练习文本:
=======

以下是子集和问题的两个 Java 解决方案。
首先使用递归方法。
其次使用动态规划方法。
/*
Question: Given a set of non-negative integers, and a value sum, determine if there is a subset of the given set
with sum equal to given sum.
Examples: set[] = {3, 34, 4, 12, 5, 2}, sum = 9
Output: True //There is a subset (4, 5) with sum 9.
Let isSubSetSum(int set[], int n, int sum) be the function to find whether there is a subset of set[] with
sum equal to sum. n is the number of elements in set[].
*/
package SubsetSumProblem;
import java.util.Scanner;
public class UsingResursiveAndDPApproach {
public static void main(String[] args) {
Scanner in = new Scanner(System.in);
try{
System.out.println("Enter the number of elements in the array");
int n =in.nextInt();
System.out.println("Enter the elements of the array");
int[] a=new int[n];
for(int i=0;i<n;i++)

=======

页面级文本提取:
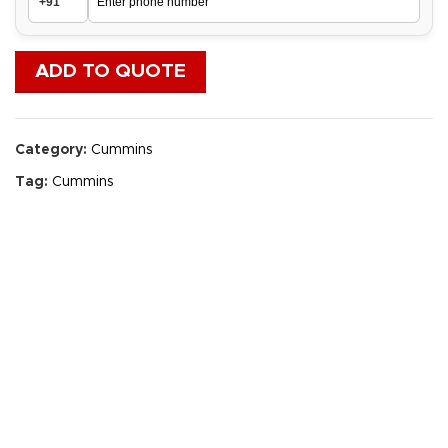
ADD TO QUOTE
Category:
Cummins
Tag:
Cummins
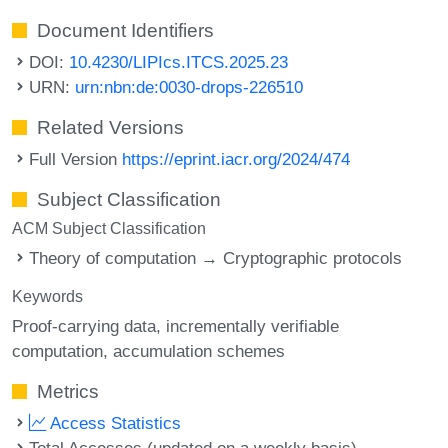
Document Identifiers
DOI:
10.4230/LIPIcs.ITCS.2025.23
URN:
urn:nbn:de:0030-drops-226510
Related Versions
Full Version
https://eprint.iacr.org/2024/474
Subject Classification
ACM Subject Classification
Theory of computation → Cryptographic protocols
Keywords
Proof-carrying data
incrementally verifiable
computation
accumulation schemes
Metrics
Access Statistics
Total Accesses (updated on a weekly basis)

=======

待完成任务:
A. 根据练习文本回答下列问题：
(i) 第二种解决方案使用什么方法？
(ii) 示例中给定的 sum 值是多少？
(iii) 程序所在的包名是什么？
B. 判断下列说法是否与练习文本相符，并引用文本中起决定作用的原话：
(i) 第一种解决方案采用递归方法。
(ii) 示例的输出结果是 False。
(iii) 程序通过 Scanner 从 System.in 读取输入。

练习结果:
A.
(i) 动态规划方法。
(ii) 9。
(iii) SubsetSumProblem。

B.
(i) 是。“首先使用递归方法。”
(ii) 否。“Output: True”
(iii) 是。“Scanner in = new Scanner(System.in);”